Sunday 24 September 2017

Brotherhood vows to reinstate Morsi

A supporter of ousted president Mohammed Morsi holds a Quran while chanting slogans supporting Morsi during a rally in Cairo University (AP)
A supporter of ousted president Mohammed Morsi holds a Quran while chanting slogans supporting Morsi during a rally in Cairo University (AP)
Protesters react after Egyptian security forces open fire on supporters of Egypt's ousted President Mohammed Morsi (AP)
Protesters carry the body of a man shot by Egyptian troops in Cairo (AP)
Egyptian army soldiers are seen near the University of Cairo, in Giza (AP)
An anit-Morsi protester holds a poster of Lt Gen Abdel-Fattah el-Sissi, Egyptian Army Commander in Chief, during a rally in Tahrir Square (AP)
Fireworks light up the sky moments after Egypt's military chief said the president had been replaced (AP)
Military special forces stand guard in Cairo (AP)
Opponents of Egypt's Islamist leader Mohammed Morsi celebrate outside the presidential palace in Cairo (AP)
Egyptian protesters celebrate the end of Mohammed Morsi's presidency in Tahrir Square, Cairo (AP)
Opponents of Mohammed Morsi celebrate by the light of flares as they wave national flags in Tahrir Square (AP)
Egyptian President Mohammed Morsi has been ousted, the country's military has announced (AP)

The top leader of the Muslim Brotherhood has vowed to reinstate Egypt's ousted president Mohammed Morsi.

General Guide Mohammed Badie's speech came after troops fired on a pro-Morsi rally and one protester was killed.
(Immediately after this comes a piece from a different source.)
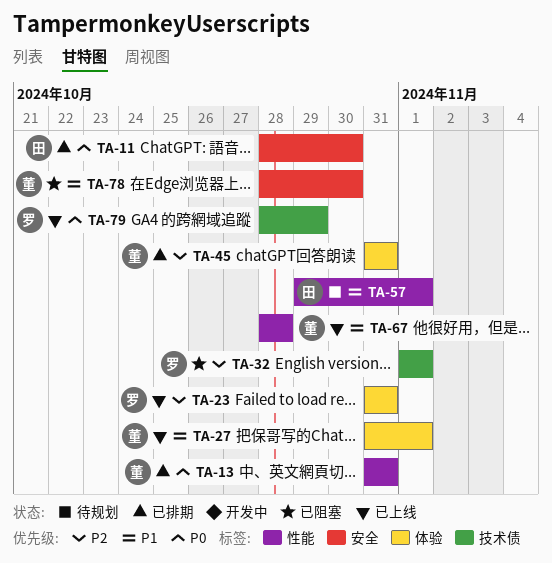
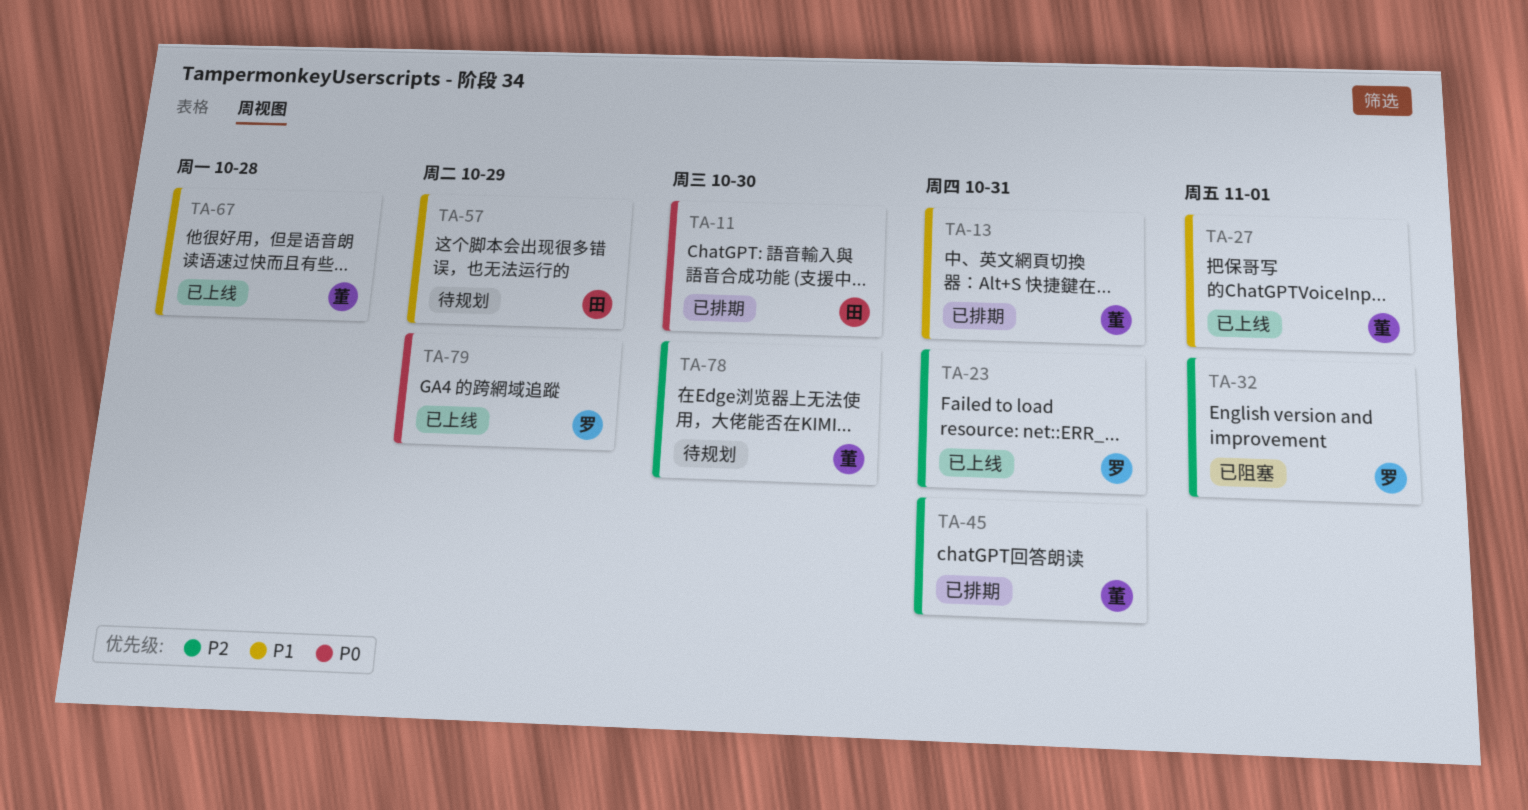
TA-13, priority: P0 -> P1
TA-57, due: Nov 1 -> Oct 29
TA-78, status: 已阻塞 -> 待规划
TA-78, priority: P1 -> P2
The appearance by Mr Badie on stage before tens of thousands of supporters in Cairo was his first in public since the president was ousted.

Mr Morsi "is my president and your president and the president of all Egyptians," Mr Badie said. "God make Morsi victorious and bring him back to the palace. We are his soldiers - we defend him with our lives."
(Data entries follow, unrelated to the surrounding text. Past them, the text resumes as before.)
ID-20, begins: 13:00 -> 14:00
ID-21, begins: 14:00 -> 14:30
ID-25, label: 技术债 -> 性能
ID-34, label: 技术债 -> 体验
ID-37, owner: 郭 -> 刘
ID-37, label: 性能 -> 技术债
Mr Badie, a figure revered among the Brotherhood's followers, addressed the military, demanding they abide by their pledge of loyalty to the president, calling it a matter of the military's honour. "Your leader is Morsi... Return to the people of Egypt," he said. "Your bullets are not to be fired on your sons and your own people, you are dearer than that."

Security officials had reported that Mr Badie was taken into custody soon after the military removed Mr Morsi on Wednesday night. Just before Mr Badie's appearance, the Brotherhood's political party said on its webpage that he had "been released". But on stage, Mr Badie denied he was ever arrested. There was no immediate explanation by security officials.

Brotherhood backers streamed across a bridge over the Nile towards the state TV building and Tahrir Square, where hundreds of thousands celebrating Mr Morsi's fall were massed. Stones were thrown between the two sides.

A Health Ministry official later said six people have been killed in clashes around the country involving opponents and backers of Mr Morsi, as well as security forces. Khaled el-Khatib said four people have been killed in Cairo and two elsewhere, with 180 wounded.

Meanwhile, the BBC's Middle East editor was shot while covering the military coup in Egypt. Jeremy Bowen was shown having his head bandaged in a photograph posted on Twitter - but reassured followers that he was not seriously injured.

In a message on the site, the veteran reporter said: "Thanks for the messages. I've been hit by a couple of shotgun pellets. Am fine and heading out."

Bowen later admitted: "Could have been a lot worse."